Probe everything
Use liveness and readiness probes tuned per service to avoid bad rollouts. Readiness should fail fast on dependency issues; liveness should be forgiving enough to avoid kill loops.
Add synthetic canaries for critical workloads that hit the app through the ingress, not just the pod IP, to catch DNS, cert, and network issues.
Test probes under load and during deployments. Many outages come from probes that pass in staging but flap in real traffic.
Budget disruptions
Use PodDisruptionBudgets and surge settings to keep capacity during updates and autoscaler events. Set budgets based on actual load, not defaults.
Alert when nodes drop below safe thresholds or when evictions spike. Drain nodes with runbooks that respect PDBs and verify post-drain health.

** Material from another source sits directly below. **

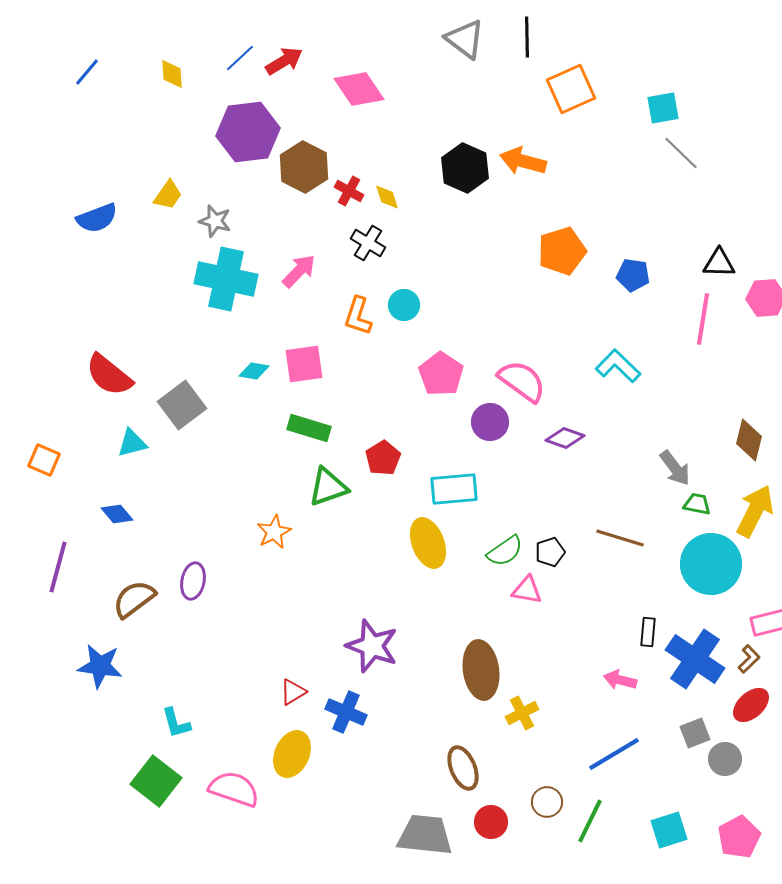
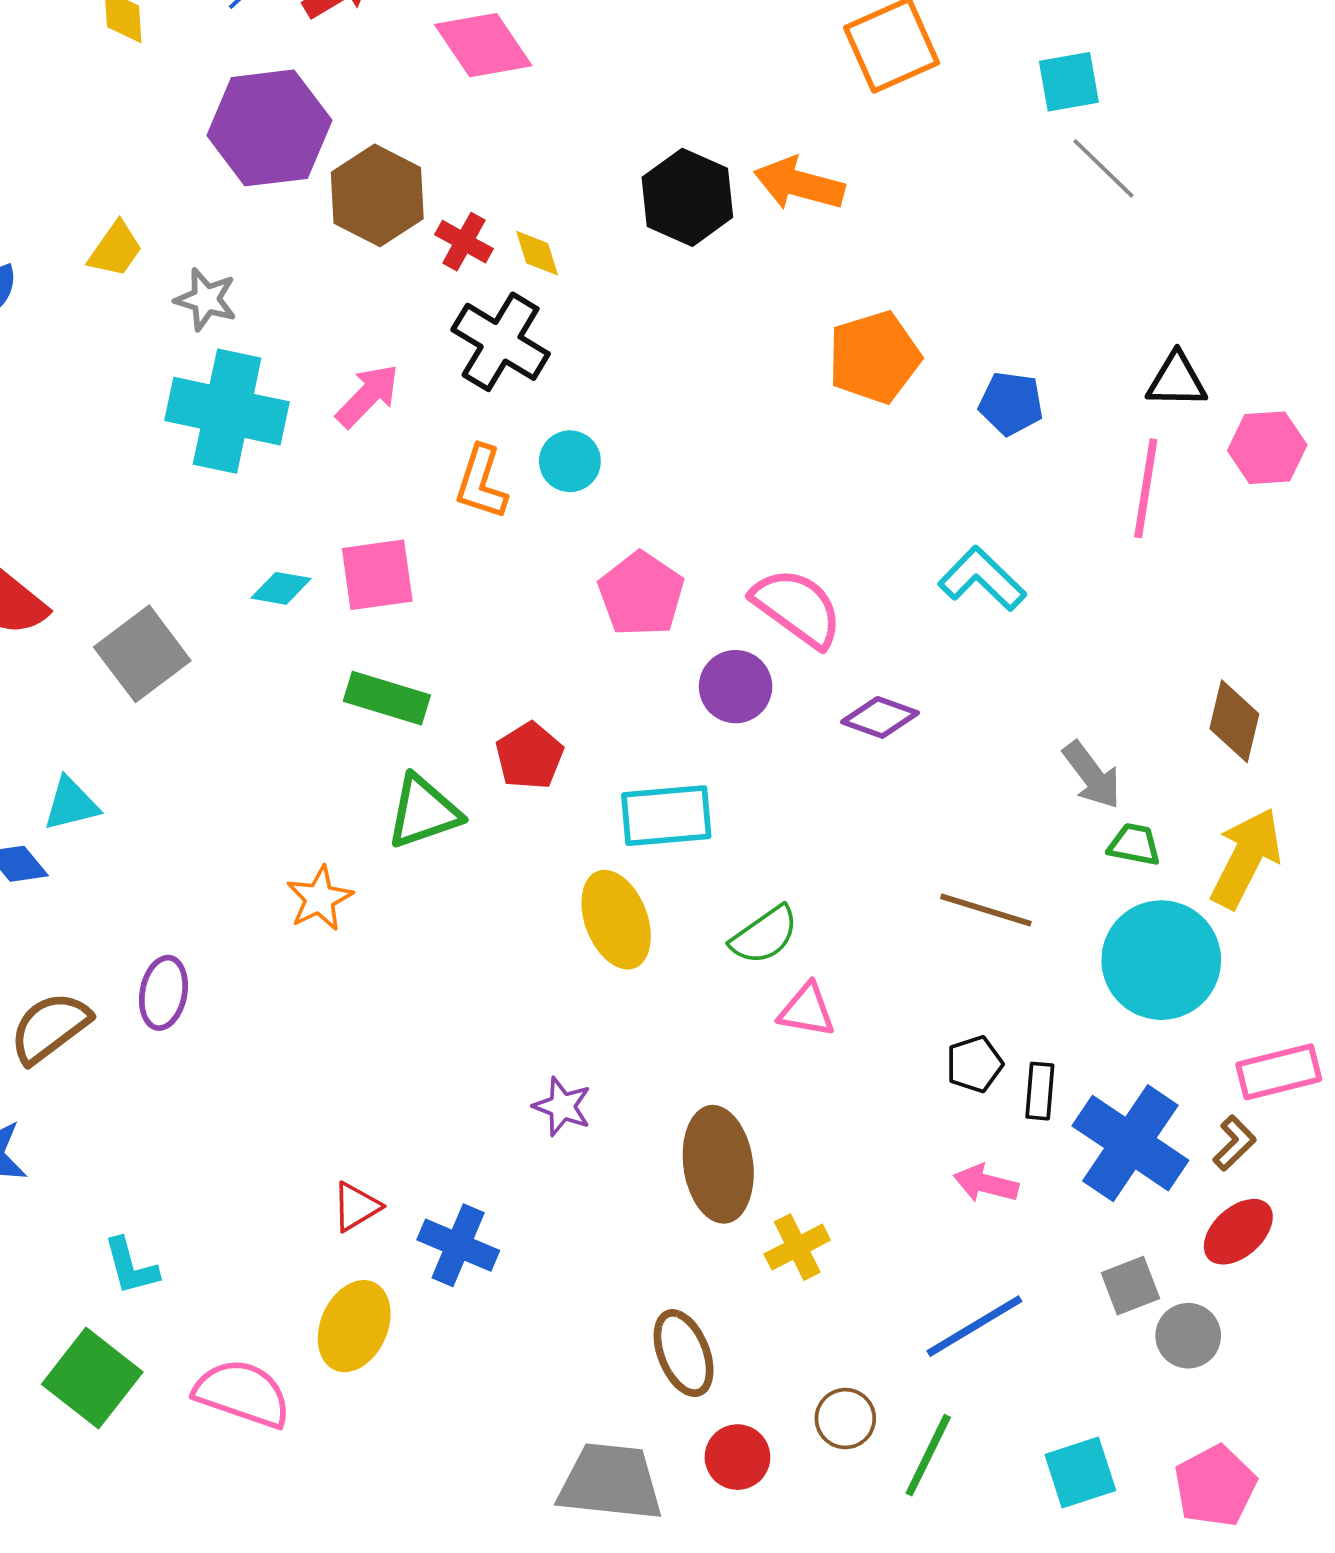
black cross: (368, 243) -> (501, 342), size x1.4
cyan triangle: (132, 443) -> (71, 804), moved
black pentagon: (550, 552) -> (974, 1064), moved
purple star: (372, 646) -> (562, 1106), moved, size x0.6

Cap autoscaler limits so cost surprises or runaway scale-ups do not starve other clusters.
Cluster guardrails
- PDBs on critical services with tests
- Autoscaler limits with buffer headroom
- Node drain runbooks and checklists
Observe from the edge
Monitor ingress latency, TLS errors, and 429/503s at the edge, not just pod health. Customers feel load balancer and cert issues before pods die.
Test failover paths across regions regularly with traffic shifting. Validate DNS, certificates, and stateful workloads during these drills.
Record which namespaces and ingresses represent revenue paths so those alerts page faster.
Harden configs
Pin Kubernetes versions and roll upgrades gradually with health checks between steps. Backup and test etcd restores regularly.
Use network policies, resource requests/limits, and pod priority classes to keep noisy neighbors from knocking out critical services.